ECB holds key rate steady at 0.15%

The ECB is instead targeting loans to encourage banks to lend to households and non-financial corporations.

Brussels: The European Central Bank held its key interest rates unchanged at its regular policy meeting on Thursday, a month after taking unprecedented measures to ease monetary conditions in the 18-country euro area.

As widely expected, the ECB`s decision-making governing council decided to hold the bank`s main refi refinancing rate steady at 0.15 percent, the marginal lending rate at 0.40 percent and the deposit rate at minus 0.10 percent.

ECB-watchers had not been expecting any new policy moves this month after the central bank unveiled a package of extraordinary measures in June in its battle to prevent the single currency area from slipping into deflation.

At that meeting, the ECB entered uncharted waters, taking one of its key interest rates into negative territory for the first time.

This means that banks will be charged for parking funds at the ECB to encourage them to lend to businesses and consumers instead.

ECB chief Mario Draghi also unveiled plans to pump more liquidity into the financial system later this year using the Targeted Long-Term Refinancing Operation (TLTRO).

The TLTRO measures are different to the steps the ECB took at the end of 2011 and the beginning of 2012 to boost liquidity.

At that time, banks were deemed to not be lending enough to the small- and medium-sized companies that form the backbone of the eurozone economy.

This time, the ECB is instead targeting loans to encourage banks to lend to households and non-financial corporations.

The ECB "is very unlikely to unveil any new policies today as it implements and judges the effect of the raft of measures announced in June," said Capital Economics economist Jennifer McKeown.

"Draghi will probably clarify some of the details behind those policies, perhaps explaining the mechanics, for example."

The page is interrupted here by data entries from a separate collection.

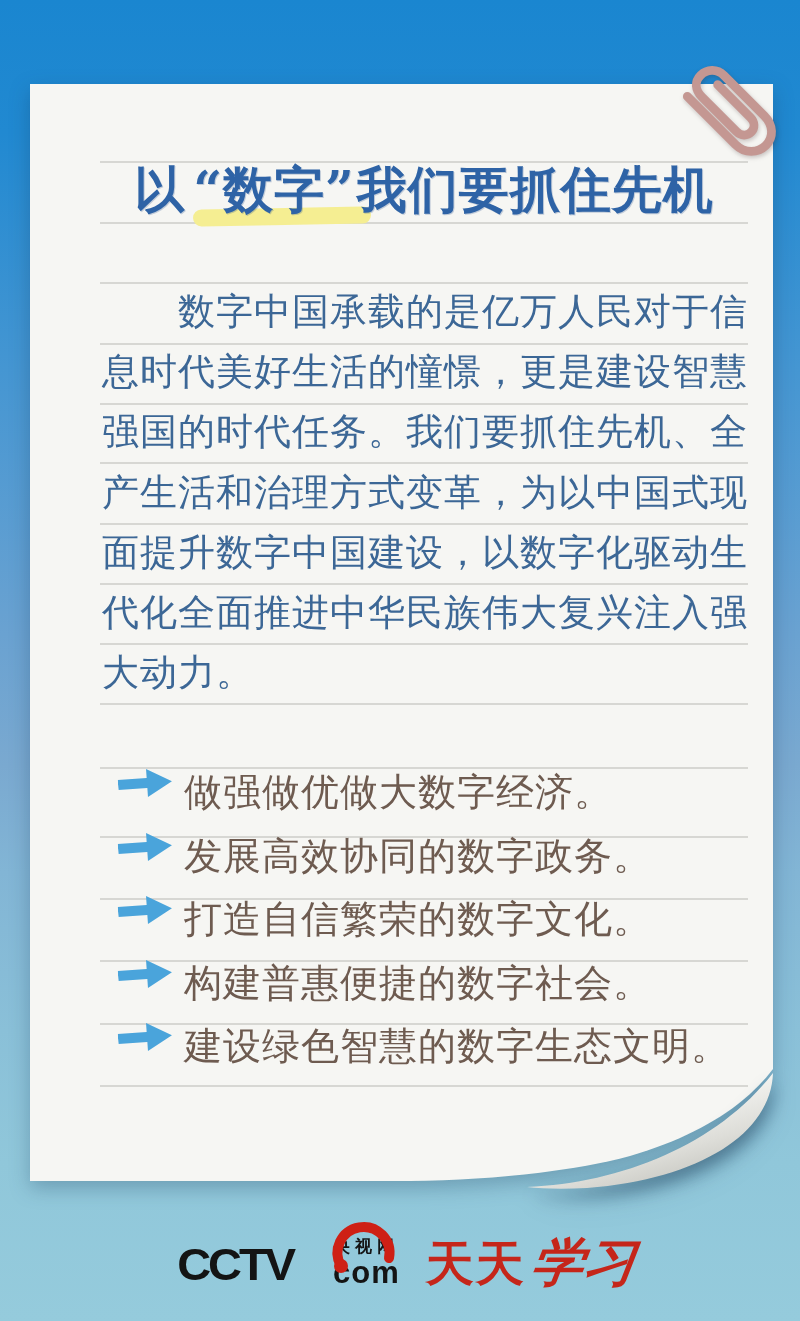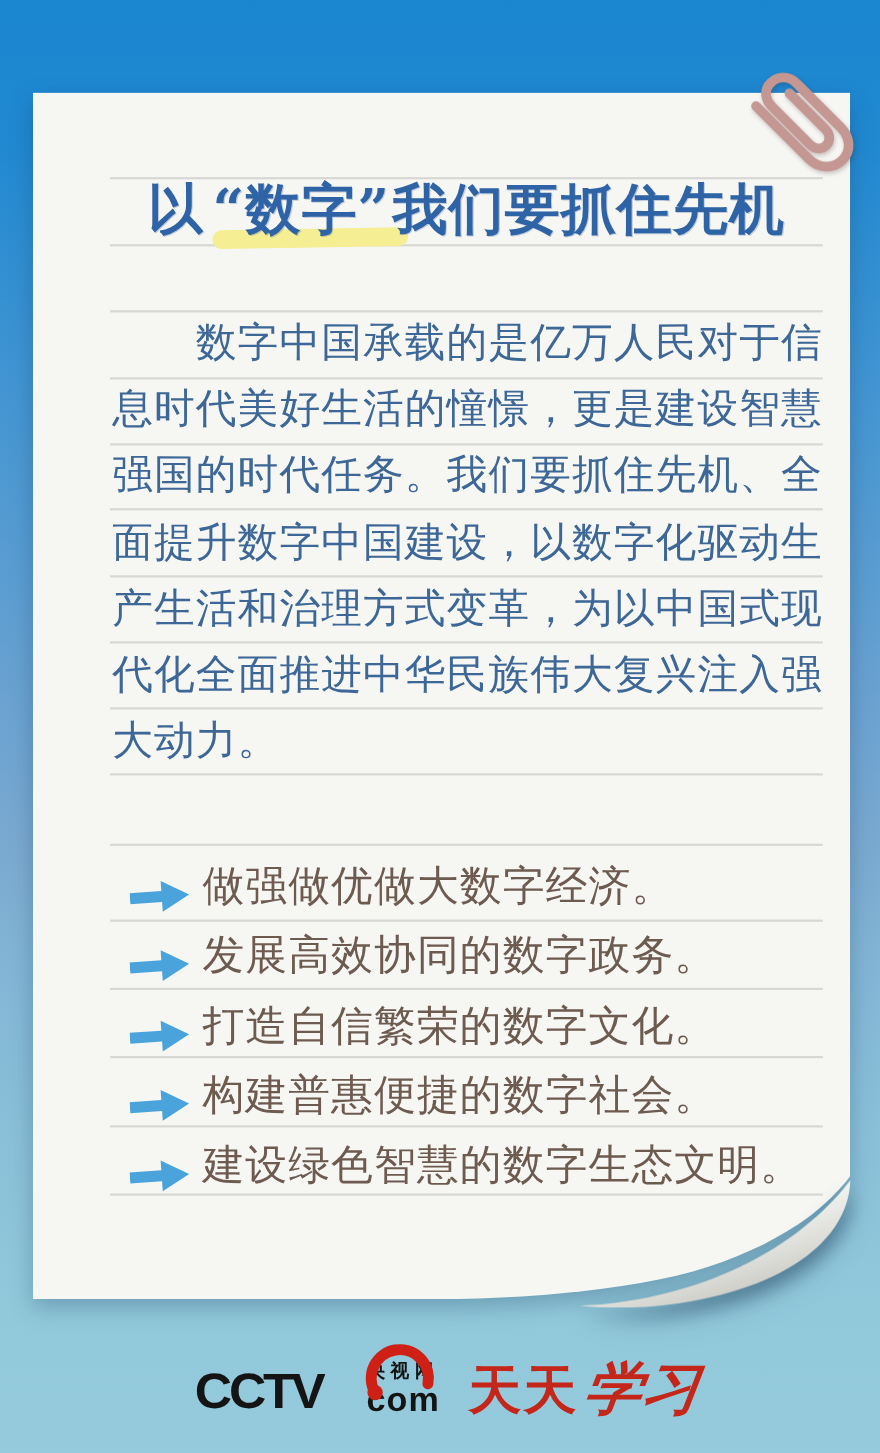--- a/index.html
+++ b/index.html
@@ -40,21 +40,21 @@
     height:17px; background:#f5ee92; border-radius:9px; transform:rotate(-1deg); z-index:-1; }
 
   
   .body-block { position:absolute; left:72px; top:198px; width:624px; }
   .body-line { height:60.2px; display:flex; align-items:center;
     font-size:37px; color:#3c6796; letter-spacing:1px; white-space:nowrap; }
   .body-line.indent { padding-left:76px; }
 
   
   .bullets { position:absolute; left:88px; top:683px; width:640px; }
-  .bullet-row { height:63.6px; display:flex; align-items:flex-end; }
+  .bullet-row { height:63.6px; display:flex; align-items:flex-start; }
   .bullet-arrow { width:56px; height:32px; flex:0 0 56px; margin-right:10px;
     transform:rotate(-4deg); }
   .bullet-text { font-size:38px; color:#6e5b50; letter-spacing:1px; white-space:nowrap; }
 
   
   .clip { position:absolute; left:692px; top:46px; width:110px; height:132px; z-index:3;
     filter:drop-shadow(1px 2px 2px rgba(60,40,40,.25)); }
   .clip svg { width:70px; height:110px; transform:rotate(-45deg); transform-origin:55px 60px; }
 
   
@@ -102,22 +102,22 @@
       <div class="title-row">
         <span class="lead">以</span>
         <span class="hl">“数字”</span>
         <span>我们要抓住先机</span>
       </div>
 
       <div class="body-block">
         <div class="body-line indent">数字中国承载的是亿万人民对于信</div>
         <div class="body-line">息时代美好生活的憧憬，更是建设智慧</div>
         <div class="body-line">强国的时代任务。我们要抓住先机、全</div>
+        <div class="body-line">产生活和治理方式变革，为以中国式现</div>
         <div class="body-line">面提升数字中国建设，以数字化驱动生</div>
-        <div class="body-line">产生活和治理方式变革，为以中国式现</div>
         <div class="body-line">代化全面推进中华民族伟大复兴注入强</div>
         <div class="body-line">大动力。</div>
       </div>
 
       <div class="bullets">
         <div class="bullet-row">
           <svg class="bullet-arrow" viewBox="0 0 56 32">
               <polygon points="0,11 29,11 29,2 54,16 29,30 29,21 0,21" fill="#4aa4db"></polygon>
             </svg>
           <span class="bullet-text">做强做优做大数字经济。</span>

Eurozone inflation is still stuck at the lowest levels since the financial crisis, data from the European Union`s official data agency showed on Monday.

Authorities across the eurozone are closely watching the inflation rate in the hope that it will edge up towards the bank`s target of just under 2.0 percent.

Inflation across the 18-nation eurozone was 0.5 percent in June -- the same level as in May.

This means that inflation is at the lowest level since the financial crisis of 2008-2009 nearly froze the market on which banks lend to each other and caused recession in several advanced economies.

Since unduly low inflation raises a risk of deflation which is damaging for the economy and notoriously difficult for central banks to reverse, the ECB has stepped in.

McKeown at Capital Economics warned that last month`s policy moves "will not transform the economic or inflation outlook".

Draghi "might follow some of his colleagues in suggesting that interest rates will be on hold until the end of 2016. He could also explain that a broader programme of quantitative easing involving government bond purchases is possible if inflation fails to rise soon," she said.